Luckily I had family and professionals to guide me through that angst, but how do I even describe that beyond the rumination a of a once overly-sensitive, angsty pre-teen?
It wasn’t right for me.
This seems to be the only way I can condense years of thinking about it, but it doesn’t seem sufficient. I want to emphasize that I couldn’t have handled it emotionally but without being like “yeah, I had LOTS of issues!”
I think new surgical methods are awesome and definitely less scary-looking in process (just wish everyone could get insurance to cover them!) and I love that people are getting good results with them and are happy. Would that have changed my decision process? Who knows.
All I know is that I wasn’t ready for surgery and am thankful I had the support I did. But that I am so happy for people who had surgery and are happy. And sad for those who didn’t have it and are unhappy, or had it and are unhappy.
I will be the first to admit it: I don’t really “do” Snapchat. I downloaded it but then just never checked it enough to actually see things, and the inability to browse users without knowing their exact username is maddening. I’ve played around with it a bit and don’t hate it… I just don’t have time to constantly keep up with it.
This week Snapchat came out with a bunch of new morphing filters… One of which gives the impression of one-sided facial paralysis. <<headdesk moment>> I mean besides the more obvious question to me of why it’s entertaining to send weird morphed photos of yourself to friends, it also comes back to the fact that it’s supposed to be funny. And that differences in appearance aren’t inherently funny or things to be gawked at.
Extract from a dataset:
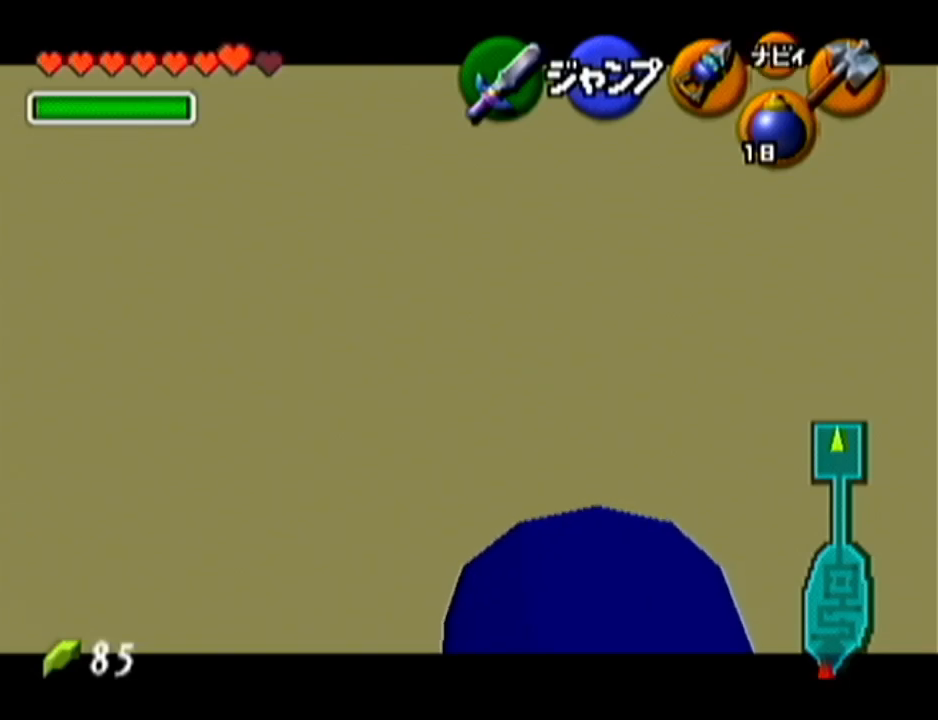
{"buttons": ["Z"], "left_stick": "down", "events": []}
I’ve probably written this before here, but appearance differences are kind of a strange medical condition to have. You skirt the line between the disability community and “passing” – but neither are quite right. I’m almost thankful sometimes that my orthopedic and neurological and autoimmune (phew, that’s a mouthful!) issues made it easier for me to join the disability community at a crucial age.
Appearance djfferences without other impairments aren’t quite embraced as disabilities by some…and since they aren’t thought of as a protected class, it’s not seen as in poor taste do things like presenting facial paralysis as a funny and weird thing you can try on. (Now by no means am I against humor: check out some of David Roche’s material about facial differences).
I don’t think Snapchat will remove the filter, so all I can hope for is that people start to think a little bit before using it. Some great organizations are working towards that goal, and I’m looking forward to what they are able to achieve.